WHAT THE TASK ASKS
Copy every line of the records below where the word "ankle" occurs.

RECORDS FOR THE EXERCISE
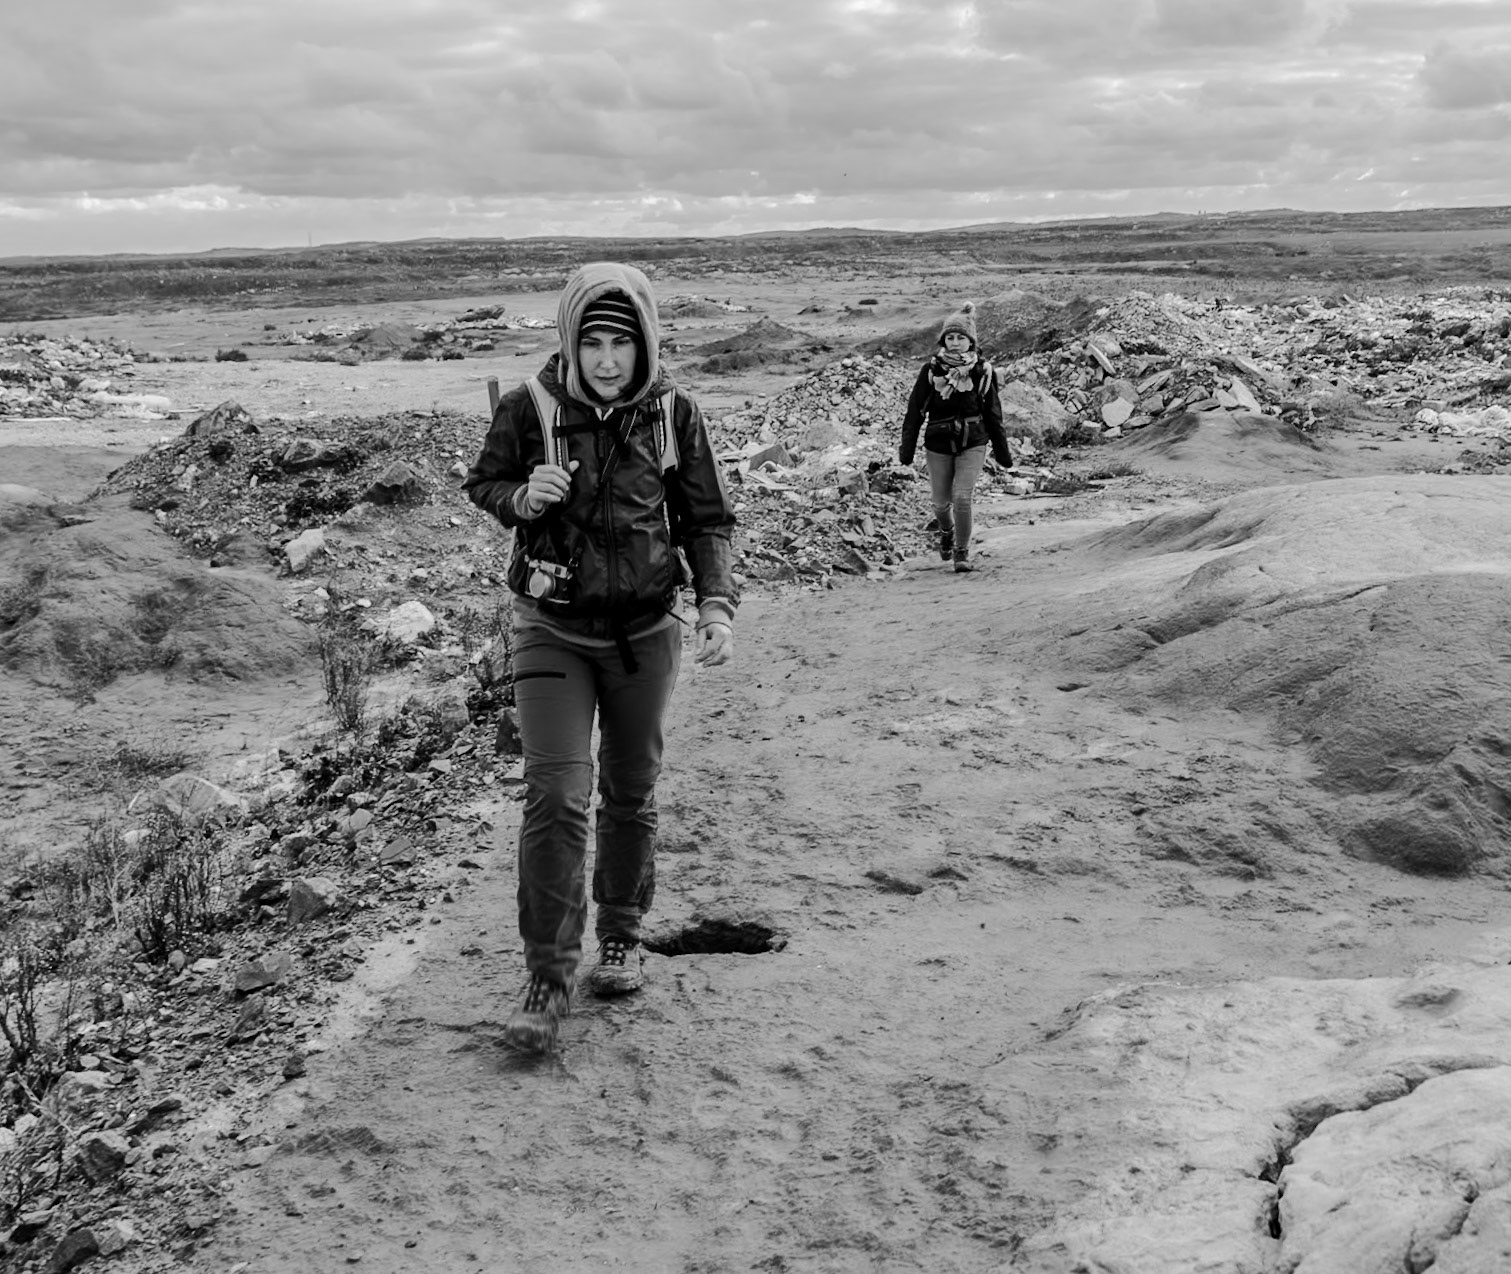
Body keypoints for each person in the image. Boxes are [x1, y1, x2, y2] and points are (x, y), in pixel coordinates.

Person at [463, 261, 737, 1053]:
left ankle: (619, 935)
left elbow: (707, 519)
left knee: (629, 789)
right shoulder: (529, 407)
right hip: (550, 628)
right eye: (593, 343)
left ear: (644, 342)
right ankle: (547, 979)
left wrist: (715, 604)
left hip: (647, 632)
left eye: (622, 342)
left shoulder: (674, 414)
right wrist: (523, 497)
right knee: (556, 796)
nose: (608, 360)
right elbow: (485, 483)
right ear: (570, 343)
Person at [898, 301, 1012, 573]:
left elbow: (993, 414)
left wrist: (1003, 452)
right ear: (943, 340)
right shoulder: (930, 371)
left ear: (970, 341)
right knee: (940, 504)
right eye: (950, 337)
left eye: (961, 337)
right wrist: (907, 449)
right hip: (938, 443)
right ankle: (946, 530)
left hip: (973, 442)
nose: (955, 342)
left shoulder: (982, 372)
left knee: (962, 497)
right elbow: (914, 412)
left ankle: (962, 552)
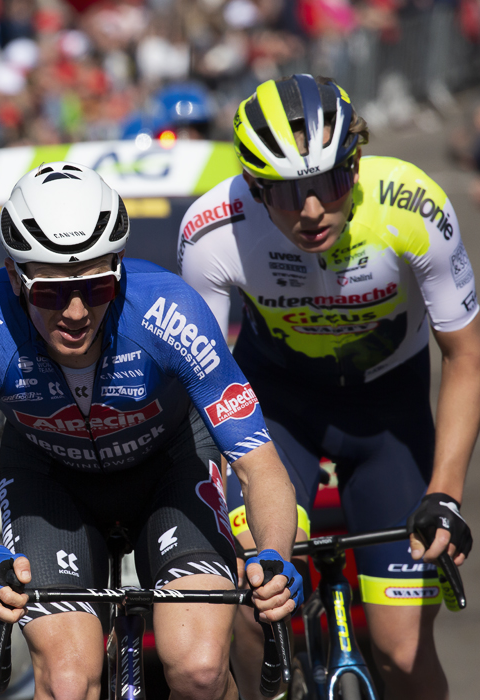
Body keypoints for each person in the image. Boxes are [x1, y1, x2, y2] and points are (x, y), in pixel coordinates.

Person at [0, 161, 304, 700]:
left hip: (170, 467)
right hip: (50, 481)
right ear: (15, 278)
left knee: (199, 669)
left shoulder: (170, 309)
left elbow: (259, 465)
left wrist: (274, 552)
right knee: (65, 681)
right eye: (50, 294)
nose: (78, 312)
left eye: (98, 285)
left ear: (120, 266)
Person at [178, 74, 477, 700]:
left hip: (388, 411)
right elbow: (200, 380)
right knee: (260, 610)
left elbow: (466, 356)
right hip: (276, 410)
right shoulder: (212, 230)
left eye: (332, 183)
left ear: (357, 163)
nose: (312, 209)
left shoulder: (413, 205)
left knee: (402, 651)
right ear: (255, 188)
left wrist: (446, 492)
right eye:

SOLUTION FOR THIS TASK
left ankle: (619, 935)
right ankle: (547, 979)
right ankle: (946, 530)
left ankle: (962, 552)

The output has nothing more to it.